I totally agree. You would think that people raised by the Lord and Savior from the dead would be the centerpiece of the story. Just think of all of the opportunities there would be to convert people based on the testimony of formerly dead, now living people. All of that salvation potential squandered. It also kind of reduces the significance of Jesus rising from the dead, since we already have an example of this happening to someone who did NOT claim to be of divine origin. If ordinary dudes can be raised from the dead, what's the big deal about Jesus doing it too, especially if he was divine? You would expect him to be able to do that. I think that if being resurrected from death is proof of divine origin, then Christians must also accept Lazarus as the son of God. Can't have your cake and eat it too.

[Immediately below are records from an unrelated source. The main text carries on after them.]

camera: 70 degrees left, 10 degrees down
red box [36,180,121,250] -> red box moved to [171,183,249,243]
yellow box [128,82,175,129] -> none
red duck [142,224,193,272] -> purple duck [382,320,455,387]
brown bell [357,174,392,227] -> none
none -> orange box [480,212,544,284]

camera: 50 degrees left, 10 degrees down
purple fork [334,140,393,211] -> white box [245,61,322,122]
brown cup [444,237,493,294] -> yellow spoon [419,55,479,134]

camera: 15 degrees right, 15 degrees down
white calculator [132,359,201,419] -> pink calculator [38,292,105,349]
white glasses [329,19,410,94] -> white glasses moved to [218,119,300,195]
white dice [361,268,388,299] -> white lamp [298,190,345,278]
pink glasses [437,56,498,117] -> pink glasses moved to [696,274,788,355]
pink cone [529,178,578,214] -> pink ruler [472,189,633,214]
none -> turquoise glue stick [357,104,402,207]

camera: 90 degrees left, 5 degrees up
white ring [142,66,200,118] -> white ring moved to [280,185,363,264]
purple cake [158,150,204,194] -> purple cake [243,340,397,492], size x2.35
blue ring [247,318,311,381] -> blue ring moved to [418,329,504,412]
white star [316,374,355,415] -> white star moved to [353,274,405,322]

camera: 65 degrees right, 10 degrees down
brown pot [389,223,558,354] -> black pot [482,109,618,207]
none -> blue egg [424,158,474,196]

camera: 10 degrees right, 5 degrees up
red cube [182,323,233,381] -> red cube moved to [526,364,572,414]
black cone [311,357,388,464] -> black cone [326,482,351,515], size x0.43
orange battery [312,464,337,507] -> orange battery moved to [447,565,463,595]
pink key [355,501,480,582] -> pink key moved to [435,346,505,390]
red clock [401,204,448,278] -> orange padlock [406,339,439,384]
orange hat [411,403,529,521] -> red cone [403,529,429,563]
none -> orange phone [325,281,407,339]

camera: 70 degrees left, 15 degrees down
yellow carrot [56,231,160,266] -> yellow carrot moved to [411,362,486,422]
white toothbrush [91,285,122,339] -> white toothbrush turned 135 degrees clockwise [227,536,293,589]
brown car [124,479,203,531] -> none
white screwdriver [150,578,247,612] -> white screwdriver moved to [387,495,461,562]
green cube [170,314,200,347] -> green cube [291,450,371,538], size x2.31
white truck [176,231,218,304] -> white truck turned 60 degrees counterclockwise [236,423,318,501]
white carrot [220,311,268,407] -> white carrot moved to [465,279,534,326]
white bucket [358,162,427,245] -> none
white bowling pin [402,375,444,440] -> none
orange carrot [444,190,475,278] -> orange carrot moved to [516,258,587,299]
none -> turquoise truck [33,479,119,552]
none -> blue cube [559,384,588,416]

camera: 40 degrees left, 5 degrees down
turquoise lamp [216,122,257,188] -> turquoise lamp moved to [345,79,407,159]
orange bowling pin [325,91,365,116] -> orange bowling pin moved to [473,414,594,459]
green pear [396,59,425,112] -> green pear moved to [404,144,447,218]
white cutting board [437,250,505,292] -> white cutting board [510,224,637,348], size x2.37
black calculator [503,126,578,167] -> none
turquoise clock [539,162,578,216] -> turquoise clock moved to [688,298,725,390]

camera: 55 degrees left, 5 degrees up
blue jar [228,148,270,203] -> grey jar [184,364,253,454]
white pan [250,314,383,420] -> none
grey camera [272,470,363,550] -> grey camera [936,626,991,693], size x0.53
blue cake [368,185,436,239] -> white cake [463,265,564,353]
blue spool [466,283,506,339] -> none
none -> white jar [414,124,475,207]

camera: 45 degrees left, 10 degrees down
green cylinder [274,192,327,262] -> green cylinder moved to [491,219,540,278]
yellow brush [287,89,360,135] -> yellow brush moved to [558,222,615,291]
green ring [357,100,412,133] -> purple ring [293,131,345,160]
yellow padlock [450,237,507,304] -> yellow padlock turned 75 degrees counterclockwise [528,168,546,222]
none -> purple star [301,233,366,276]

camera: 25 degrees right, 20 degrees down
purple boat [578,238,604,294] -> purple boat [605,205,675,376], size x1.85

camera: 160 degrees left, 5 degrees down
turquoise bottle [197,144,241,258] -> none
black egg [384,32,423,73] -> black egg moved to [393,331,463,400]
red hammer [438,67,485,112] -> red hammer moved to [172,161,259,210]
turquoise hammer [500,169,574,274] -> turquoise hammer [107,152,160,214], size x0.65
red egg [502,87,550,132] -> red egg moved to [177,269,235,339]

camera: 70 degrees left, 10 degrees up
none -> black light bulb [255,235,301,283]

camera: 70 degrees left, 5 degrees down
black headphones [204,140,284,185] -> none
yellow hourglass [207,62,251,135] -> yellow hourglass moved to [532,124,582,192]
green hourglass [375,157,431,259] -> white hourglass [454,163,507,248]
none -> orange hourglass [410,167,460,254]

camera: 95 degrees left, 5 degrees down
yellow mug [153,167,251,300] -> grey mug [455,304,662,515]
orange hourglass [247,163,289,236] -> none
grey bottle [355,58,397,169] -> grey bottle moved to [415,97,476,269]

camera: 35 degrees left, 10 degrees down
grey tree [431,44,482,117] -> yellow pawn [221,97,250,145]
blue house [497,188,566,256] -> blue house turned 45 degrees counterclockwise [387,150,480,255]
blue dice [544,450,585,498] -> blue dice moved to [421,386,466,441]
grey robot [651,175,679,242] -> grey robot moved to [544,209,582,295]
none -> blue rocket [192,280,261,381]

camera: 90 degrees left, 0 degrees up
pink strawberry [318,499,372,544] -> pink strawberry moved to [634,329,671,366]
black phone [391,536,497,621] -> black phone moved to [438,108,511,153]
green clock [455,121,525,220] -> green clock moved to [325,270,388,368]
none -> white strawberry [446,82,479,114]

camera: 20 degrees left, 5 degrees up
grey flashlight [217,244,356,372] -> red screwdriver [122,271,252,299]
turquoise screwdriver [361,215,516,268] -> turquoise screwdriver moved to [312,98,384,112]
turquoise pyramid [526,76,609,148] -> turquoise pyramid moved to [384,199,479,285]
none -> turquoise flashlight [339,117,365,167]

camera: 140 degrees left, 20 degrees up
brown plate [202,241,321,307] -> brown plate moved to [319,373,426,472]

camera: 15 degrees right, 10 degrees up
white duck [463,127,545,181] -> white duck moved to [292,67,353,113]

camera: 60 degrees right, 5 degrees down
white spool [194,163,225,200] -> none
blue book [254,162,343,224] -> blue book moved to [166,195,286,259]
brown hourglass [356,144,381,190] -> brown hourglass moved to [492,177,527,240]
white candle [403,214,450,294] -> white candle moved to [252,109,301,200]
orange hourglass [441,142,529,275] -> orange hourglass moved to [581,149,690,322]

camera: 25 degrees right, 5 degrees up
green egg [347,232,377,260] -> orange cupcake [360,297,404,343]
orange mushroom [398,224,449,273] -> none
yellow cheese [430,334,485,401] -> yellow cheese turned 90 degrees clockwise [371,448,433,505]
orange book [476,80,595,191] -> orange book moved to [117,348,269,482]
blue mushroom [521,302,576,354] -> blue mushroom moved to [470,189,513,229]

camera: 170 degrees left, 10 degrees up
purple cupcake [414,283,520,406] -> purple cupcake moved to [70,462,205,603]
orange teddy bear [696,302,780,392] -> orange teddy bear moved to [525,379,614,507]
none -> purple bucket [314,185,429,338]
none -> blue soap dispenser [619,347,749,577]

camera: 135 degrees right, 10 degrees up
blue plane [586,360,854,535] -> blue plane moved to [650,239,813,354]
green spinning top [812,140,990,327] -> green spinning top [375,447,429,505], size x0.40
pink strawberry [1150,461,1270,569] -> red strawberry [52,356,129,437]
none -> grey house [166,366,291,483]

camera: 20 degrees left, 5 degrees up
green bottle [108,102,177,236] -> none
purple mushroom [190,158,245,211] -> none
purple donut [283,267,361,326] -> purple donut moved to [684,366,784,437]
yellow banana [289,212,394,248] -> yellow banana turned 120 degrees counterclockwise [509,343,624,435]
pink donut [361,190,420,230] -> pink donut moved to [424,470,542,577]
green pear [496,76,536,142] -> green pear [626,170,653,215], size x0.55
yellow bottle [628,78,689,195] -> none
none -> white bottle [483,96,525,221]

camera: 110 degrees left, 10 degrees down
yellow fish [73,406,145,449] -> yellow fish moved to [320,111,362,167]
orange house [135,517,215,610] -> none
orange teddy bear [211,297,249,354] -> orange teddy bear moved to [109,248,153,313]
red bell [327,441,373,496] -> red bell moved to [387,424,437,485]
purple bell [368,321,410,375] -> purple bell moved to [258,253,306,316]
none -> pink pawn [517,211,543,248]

Testimonies of the formerly dead: Type "near death" in YouTube for all the testimonies you'll ever need. Note first the misnomer "near"-death. In most cases, the subjects were in fact clinically dead. Here's one to start with " ".

.. if being resurrected from death is proof of divine origin,...

I'm glad you said "if". Being raised from the dead is obviously not the benchmark for divinity. And it's pretty poor logic to say that because Jesus raised Lazarus from the dead, that Lazarus must be automatically divine because Christ was also raised from the dead and IS divine. So no... no cake having + eating going on here.